**Required action:** Can you quote, word for word, every line from the first line of the records below through the line containing "случае хронических заболеваний", and nothing else?
++++++++
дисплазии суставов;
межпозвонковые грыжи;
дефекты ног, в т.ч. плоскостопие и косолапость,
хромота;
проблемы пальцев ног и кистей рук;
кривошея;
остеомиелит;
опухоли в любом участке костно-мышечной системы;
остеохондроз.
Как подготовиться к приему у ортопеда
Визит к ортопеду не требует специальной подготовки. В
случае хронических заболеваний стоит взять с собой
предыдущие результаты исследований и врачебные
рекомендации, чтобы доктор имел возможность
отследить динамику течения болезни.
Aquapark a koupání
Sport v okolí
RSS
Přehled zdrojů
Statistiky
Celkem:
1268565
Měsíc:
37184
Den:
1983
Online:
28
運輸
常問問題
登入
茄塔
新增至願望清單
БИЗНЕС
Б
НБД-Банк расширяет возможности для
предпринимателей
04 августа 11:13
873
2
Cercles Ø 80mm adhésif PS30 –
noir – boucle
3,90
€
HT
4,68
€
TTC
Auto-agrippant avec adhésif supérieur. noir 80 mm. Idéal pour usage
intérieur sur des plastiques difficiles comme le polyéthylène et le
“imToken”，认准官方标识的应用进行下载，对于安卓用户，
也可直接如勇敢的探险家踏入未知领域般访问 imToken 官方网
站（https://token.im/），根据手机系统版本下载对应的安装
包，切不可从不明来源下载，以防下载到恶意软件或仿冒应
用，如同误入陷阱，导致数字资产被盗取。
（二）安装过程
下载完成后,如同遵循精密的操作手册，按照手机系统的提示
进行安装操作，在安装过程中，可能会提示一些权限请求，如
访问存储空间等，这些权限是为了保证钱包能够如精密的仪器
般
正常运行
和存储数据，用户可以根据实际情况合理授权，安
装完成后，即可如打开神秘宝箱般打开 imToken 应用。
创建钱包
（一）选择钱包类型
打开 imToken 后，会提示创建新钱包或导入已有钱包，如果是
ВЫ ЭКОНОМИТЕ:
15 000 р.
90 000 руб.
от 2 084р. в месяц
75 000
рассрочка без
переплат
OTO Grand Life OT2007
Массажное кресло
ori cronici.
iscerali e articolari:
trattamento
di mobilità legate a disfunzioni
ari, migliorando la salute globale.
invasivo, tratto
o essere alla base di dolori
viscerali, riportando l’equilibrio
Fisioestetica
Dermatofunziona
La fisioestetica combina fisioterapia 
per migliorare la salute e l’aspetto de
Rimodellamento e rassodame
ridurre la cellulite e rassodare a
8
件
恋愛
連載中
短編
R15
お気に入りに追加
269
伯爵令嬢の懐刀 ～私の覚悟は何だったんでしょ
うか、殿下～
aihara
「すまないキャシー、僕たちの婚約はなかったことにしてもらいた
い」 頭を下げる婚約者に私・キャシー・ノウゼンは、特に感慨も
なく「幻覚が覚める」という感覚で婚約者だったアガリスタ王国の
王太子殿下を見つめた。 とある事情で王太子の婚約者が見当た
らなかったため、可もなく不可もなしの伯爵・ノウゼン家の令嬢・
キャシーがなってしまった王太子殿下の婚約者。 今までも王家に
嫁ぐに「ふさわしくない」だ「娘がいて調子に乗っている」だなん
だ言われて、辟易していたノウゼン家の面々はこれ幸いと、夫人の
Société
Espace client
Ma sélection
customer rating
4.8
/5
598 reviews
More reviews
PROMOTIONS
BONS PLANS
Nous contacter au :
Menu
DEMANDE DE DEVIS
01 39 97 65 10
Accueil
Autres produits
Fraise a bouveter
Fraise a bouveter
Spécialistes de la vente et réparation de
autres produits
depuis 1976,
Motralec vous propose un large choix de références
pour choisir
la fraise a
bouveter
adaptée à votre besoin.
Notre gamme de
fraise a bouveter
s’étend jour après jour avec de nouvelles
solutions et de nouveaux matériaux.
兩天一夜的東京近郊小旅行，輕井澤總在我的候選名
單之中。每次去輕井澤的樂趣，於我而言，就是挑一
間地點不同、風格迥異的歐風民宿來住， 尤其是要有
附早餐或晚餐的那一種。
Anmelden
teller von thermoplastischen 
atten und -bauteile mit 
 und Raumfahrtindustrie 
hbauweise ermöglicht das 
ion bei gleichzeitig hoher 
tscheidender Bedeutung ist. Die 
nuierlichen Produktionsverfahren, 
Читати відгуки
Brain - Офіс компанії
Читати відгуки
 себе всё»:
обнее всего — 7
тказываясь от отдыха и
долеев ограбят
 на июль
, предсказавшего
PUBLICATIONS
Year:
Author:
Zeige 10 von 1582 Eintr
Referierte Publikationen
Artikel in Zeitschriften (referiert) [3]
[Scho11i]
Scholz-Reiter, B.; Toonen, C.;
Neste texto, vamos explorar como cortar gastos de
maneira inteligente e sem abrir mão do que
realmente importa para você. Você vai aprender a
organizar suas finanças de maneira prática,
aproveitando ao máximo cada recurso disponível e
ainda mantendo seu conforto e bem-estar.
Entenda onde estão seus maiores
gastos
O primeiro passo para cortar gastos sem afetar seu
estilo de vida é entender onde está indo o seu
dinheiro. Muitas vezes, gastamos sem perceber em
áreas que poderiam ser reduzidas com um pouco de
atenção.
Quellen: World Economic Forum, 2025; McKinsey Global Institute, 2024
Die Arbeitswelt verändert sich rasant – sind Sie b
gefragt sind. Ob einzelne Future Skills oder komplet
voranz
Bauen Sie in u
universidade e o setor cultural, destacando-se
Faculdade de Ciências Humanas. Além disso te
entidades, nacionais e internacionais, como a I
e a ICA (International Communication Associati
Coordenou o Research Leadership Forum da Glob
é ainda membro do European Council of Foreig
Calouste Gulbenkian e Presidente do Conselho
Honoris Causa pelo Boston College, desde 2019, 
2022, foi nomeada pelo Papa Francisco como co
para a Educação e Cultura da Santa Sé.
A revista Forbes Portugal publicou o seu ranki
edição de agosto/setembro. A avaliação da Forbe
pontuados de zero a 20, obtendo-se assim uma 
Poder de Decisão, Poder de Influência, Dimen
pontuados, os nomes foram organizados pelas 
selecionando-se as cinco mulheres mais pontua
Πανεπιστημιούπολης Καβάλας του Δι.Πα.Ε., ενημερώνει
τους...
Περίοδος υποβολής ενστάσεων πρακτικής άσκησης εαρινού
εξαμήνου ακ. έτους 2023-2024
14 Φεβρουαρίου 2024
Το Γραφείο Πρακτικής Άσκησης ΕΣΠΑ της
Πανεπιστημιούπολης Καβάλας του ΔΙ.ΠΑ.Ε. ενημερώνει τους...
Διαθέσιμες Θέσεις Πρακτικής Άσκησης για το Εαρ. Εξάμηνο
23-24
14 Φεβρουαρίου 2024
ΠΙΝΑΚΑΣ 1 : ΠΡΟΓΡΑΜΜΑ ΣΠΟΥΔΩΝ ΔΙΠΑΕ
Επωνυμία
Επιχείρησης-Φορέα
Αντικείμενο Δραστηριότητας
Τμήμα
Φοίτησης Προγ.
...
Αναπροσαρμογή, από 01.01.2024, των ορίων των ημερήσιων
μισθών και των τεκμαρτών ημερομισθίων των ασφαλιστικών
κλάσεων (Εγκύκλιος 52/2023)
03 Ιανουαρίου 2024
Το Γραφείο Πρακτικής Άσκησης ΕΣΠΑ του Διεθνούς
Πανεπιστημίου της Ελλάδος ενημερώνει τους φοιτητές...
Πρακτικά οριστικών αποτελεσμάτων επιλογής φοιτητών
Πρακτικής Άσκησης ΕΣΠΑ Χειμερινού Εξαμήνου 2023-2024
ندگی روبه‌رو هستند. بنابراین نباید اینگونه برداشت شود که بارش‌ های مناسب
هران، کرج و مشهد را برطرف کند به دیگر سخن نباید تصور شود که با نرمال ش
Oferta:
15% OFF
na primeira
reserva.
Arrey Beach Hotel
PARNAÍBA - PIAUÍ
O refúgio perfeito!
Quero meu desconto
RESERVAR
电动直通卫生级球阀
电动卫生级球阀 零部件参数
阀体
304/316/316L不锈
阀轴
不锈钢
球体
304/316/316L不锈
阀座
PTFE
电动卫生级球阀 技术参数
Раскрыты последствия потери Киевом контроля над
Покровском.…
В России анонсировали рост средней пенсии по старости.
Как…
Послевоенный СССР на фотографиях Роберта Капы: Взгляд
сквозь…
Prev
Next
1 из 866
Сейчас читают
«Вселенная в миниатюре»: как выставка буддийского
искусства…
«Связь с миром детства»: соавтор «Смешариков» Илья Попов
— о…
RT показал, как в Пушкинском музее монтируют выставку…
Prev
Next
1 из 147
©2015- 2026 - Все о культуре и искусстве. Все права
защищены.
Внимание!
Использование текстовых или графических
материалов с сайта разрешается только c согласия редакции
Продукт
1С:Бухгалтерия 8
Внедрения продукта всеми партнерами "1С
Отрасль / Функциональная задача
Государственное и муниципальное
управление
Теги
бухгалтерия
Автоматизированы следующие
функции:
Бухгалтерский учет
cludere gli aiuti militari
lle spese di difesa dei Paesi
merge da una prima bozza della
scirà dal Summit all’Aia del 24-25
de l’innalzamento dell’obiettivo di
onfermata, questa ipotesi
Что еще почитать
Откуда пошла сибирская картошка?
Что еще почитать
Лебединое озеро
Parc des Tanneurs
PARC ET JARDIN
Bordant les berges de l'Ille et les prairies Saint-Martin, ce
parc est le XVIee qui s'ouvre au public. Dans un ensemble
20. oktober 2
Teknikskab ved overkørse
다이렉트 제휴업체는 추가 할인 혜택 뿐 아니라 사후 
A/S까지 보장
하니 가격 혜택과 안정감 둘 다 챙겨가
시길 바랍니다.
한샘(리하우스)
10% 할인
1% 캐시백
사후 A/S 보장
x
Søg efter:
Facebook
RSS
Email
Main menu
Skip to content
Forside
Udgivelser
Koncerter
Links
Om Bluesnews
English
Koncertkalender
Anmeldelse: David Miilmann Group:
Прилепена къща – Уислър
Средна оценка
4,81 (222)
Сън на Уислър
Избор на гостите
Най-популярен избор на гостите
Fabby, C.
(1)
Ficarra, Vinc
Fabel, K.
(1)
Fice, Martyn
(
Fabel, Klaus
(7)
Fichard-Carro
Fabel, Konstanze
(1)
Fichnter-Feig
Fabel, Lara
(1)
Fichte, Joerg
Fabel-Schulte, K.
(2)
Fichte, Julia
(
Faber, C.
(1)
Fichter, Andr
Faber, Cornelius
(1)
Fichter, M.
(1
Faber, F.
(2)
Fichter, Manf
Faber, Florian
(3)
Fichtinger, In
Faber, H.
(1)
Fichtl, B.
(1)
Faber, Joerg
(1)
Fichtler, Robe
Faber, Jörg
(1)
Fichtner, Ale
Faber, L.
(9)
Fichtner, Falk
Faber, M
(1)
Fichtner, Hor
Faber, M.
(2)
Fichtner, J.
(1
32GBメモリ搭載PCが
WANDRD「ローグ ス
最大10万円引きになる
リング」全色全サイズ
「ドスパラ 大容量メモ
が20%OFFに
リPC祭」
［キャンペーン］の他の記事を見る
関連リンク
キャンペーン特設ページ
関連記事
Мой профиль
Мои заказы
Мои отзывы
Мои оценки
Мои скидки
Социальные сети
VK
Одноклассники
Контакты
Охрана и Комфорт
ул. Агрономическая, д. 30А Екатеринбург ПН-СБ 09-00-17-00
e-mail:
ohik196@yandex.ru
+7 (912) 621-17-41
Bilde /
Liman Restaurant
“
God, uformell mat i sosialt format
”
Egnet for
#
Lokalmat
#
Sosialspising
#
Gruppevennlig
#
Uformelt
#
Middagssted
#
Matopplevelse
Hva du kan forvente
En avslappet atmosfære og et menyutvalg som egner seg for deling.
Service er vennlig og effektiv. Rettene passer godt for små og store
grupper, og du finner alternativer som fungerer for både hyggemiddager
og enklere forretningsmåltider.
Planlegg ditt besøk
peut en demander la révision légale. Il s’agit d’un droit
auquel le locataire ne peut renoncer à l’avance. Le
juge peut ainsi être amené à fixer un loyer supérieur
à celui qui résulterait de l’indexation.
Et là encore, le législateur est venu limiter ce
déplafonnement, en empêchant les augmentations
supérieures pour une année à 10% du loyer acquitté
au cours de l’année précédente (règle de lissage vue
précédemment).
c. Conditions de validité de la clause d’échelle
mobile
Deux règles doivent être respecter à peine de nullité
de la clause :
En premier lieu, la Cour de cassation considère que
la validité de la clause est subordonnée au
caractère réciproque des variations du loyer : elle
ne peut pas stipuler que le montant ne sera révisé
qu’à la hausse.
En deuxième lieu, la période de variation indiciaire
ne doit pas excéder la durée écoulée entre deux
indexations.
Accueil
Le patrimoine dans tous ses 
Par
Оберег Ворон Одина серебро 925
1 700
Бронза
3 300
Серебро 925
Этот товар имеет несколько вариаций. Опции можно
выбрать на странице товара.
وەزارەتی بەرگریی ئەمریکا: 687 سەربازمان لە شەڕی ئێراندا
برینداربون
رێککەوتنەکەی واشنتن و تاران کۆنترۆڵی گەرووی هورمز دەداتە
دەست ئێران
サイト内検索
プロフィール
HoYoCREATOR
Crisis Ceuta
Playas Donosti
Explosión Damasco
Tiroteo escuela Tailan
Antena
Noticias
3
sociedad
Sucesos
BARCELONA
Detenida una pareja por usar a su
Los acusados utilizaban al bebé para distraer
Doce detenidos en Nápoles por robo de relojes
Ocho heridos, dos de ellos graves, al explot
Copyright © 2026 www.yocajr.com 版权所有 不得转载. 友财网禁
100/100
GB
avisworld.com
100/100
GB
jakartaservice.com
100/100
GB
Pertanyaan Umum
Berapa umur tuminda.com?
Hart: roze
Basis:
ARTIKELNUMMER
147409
++++++++
**Response for this exercise:**
дисплазии суставов;
межпозвонковые грыжи;
дефекты ног, в т.ч. плоскостопие и косолапость,
хромота;
проблемы пальцев ног и кистей рук;
кривошея;
остеомиелит;
опухоли в любом участке костно-мышечной системы;
остеохондроз.
Как подготовиться к приему у ортопеда
Визит к ортопеду не требует специальной подготовки. В
случае хронических заболеваний стоит взять с собой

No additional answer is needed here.